Lasci che le spieghi celermente perché. In primis, il suo articolo, rigurgitante di rancura in ogni rigo, avvalora – e gliene sono grato – le tesi del mio Pensare altrimenti circa la neolingua e la diffamazione permanente cui oggi va incontro ogni pensiero non allineato. In effetti, è così e lei ha suffragato ciò. Anziché esaminare le mie categorie (piccole o grandi che siano) e procedere con la docile forza del logos, ha preferito la popolosa via della scomposta diffamazione mediante reductio ad absurdum: dandomi del “non proprio” neonazi, del “non proprio” fascista, dell’omofobo (senza “non proprio” stavolta). In tal guisa, lei si sente dispensata dalla fatica dell’argomentare e io sono silenziato come un nazista, omofobo, ecc. Addirittura la signora Di Cesare si avventura a sostenere che io sono antisemita! Perché critico le politiche estere di Israele? Perché critico l’operato del turbofinanziere Soros? Anche in questo caso, reductio ad absurdum che dice assai più sul criticante che sul criticato.
Il fatto che io critichi spietatamente l’odierno totalitarismo glamour del capitale non vuol dire – come invece la signora Di Cesare sembra sostenere – che il sottoscritto approvi i regimi del passato, che anzi critica con eguale forza. Eppure, la critica del passato può diventare un alibi per accettare il presente. Forse è il caso della signora Di Cesare, i cui testi traboccano di condivisibilissime critiche all’antisemitismo nazista e poco o nulla ci dicono del classismo come discriminazione coessenziale alla società di libero mercato.

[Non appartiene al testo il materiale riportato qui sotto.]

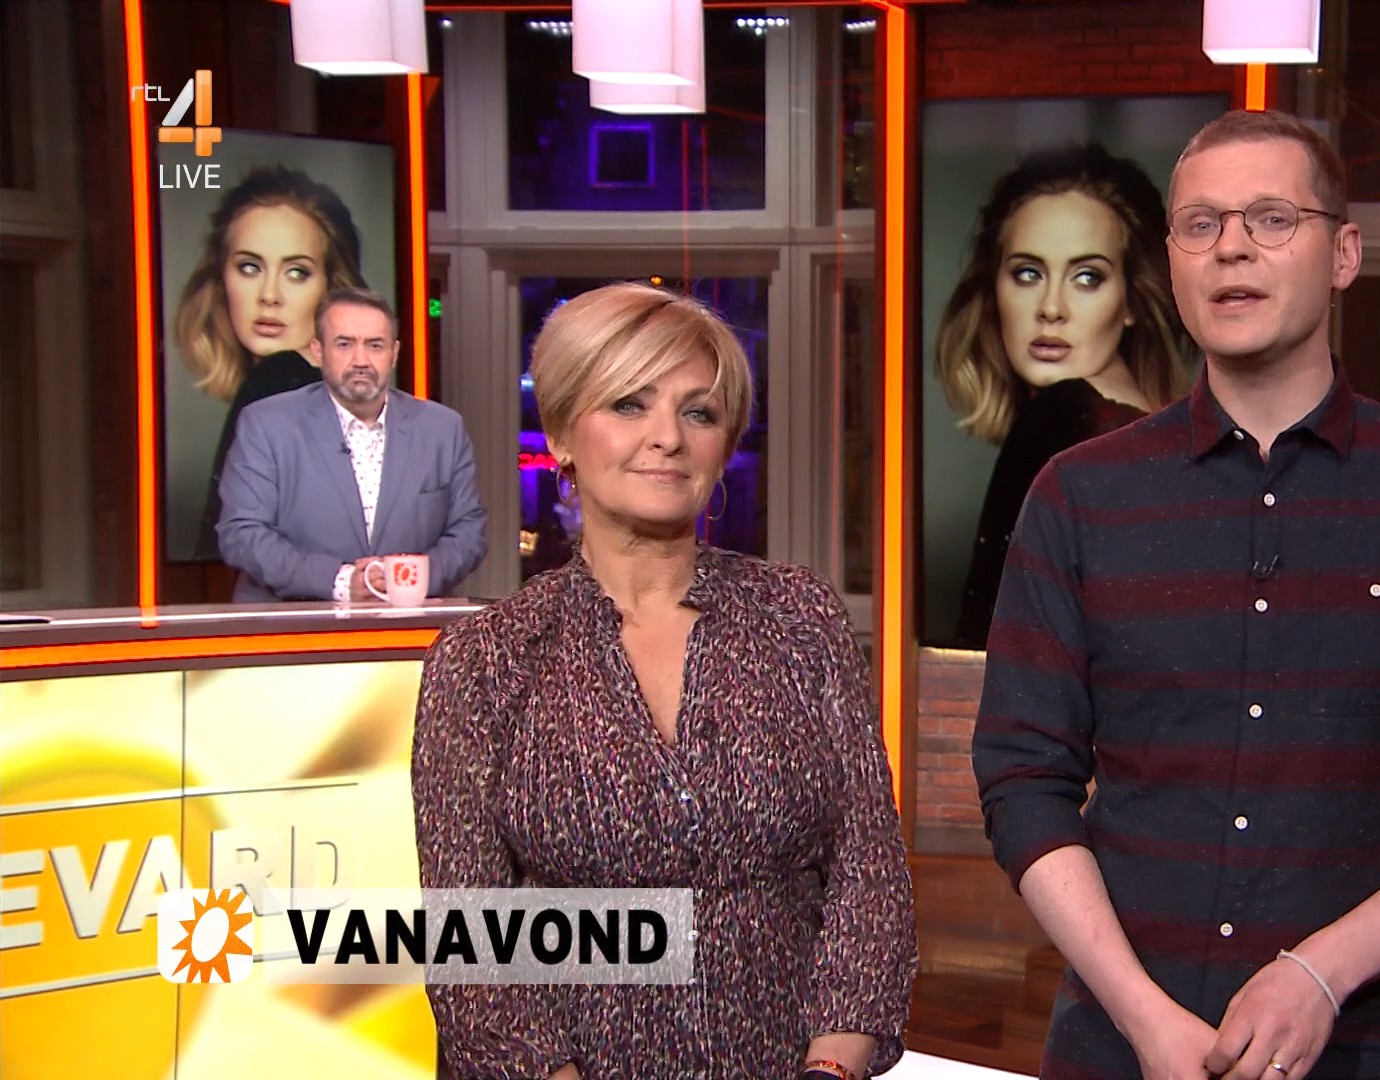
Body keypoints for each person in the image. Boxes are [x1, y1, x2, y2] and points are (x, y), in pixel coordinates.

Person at [971, 109, 1380, 1080]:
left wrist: (1323, 974)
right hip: (1121, 1046)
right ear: (1171, 264)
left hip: (1377, 1053)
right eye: (1201, 224)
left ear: (1344, 254)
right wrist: (1145, 1018)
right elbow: (1022, 780)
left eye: (1271, 218)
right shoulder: (1079, 497)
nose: (1232, 248)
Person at [411, 282, 916, 1079]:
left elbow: (869, 874)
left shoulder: (800, 617)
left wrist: (832, 1068)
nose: (668, 438)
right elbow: (470, 940)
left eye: (698, 412)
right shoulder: (486, 661)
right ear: (561, 434)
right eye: (629, 404)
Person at [935, 143, 1192, 648]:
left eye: (1087, 277)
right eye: (1027, 273)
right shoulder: (1169, 436)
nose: (1051, 307)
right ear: (994, 290)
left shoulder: (1056, 422)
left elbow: (986, 649)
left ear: (1131, 301)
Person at [215, 287, 486, 603]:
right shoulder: (266, 424)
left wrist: (403, 578)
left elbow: (469, 532)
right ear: (318, 351)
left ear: (394, 353)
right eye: (344, 344)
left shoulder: (442, 429)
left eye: (375, 345)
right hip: (292, 623)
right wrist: (340, 581)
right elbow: (241, 532)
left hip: (406, 624)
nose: (361, 361)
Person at [175, 166, 372, 560]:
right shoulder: (333, 393)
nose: (269, 295)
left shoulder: (275, 381)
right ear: (220, 279)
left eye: (297, 272)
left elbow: (233, 547)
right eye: (249, 267)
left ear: (332, 289)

La tesi centrale di Pensare altrimenti era che la neolingua dei padroni del discorso diffama aprioricamente e senza discussione critica il pensiero non affine all’ordine della classe dominante. Lo fa affidandosi al ceto intellettuale, composto da tanti De Cesare che, senza argomentare, solo diffamano e ostracizzano. Et voilà, la Di Cesare ora avvalora la tesi di Pensare altrimenti. Il nuovo ordine simbolico di completamento del nuovo ordine mondiale classista diffama come fascista chi non aderisca ai moduli della società liberale di mercato deregolamentato; come omofobo chi non aderisca ai moduli della società post-familiare di atomi unisex consumatori (per incidens, il mio Il nuovo ordine erotico di questo parla, senza mai attaccare – cara signora Di Cesare – gli omosessuali e anzi riconoscendo la piena naturalezza dell’omosessualità); come antisemita chi critichi le politiche di Israele e il suo vile massacro di palestinesi; come complottista chi non aderisca alla narrazione propagata dai padroni del discorso, narrazione che sempre legittima l’interesse della classe dominante e sempre nuoce a quello della classe dominata; come populista chi aderisca al punto di vista della massa sofferente nazionale-popolare e non a quello della “aristocrazia finanziaria” (categoria, cara Di Cesare, che mutuo da quel complottista di Carlo Marx, così complottista da pensare che vi fossero dei dominanti e che essi facessero ideologicamente passare per interesse universale il loro interesse particolare).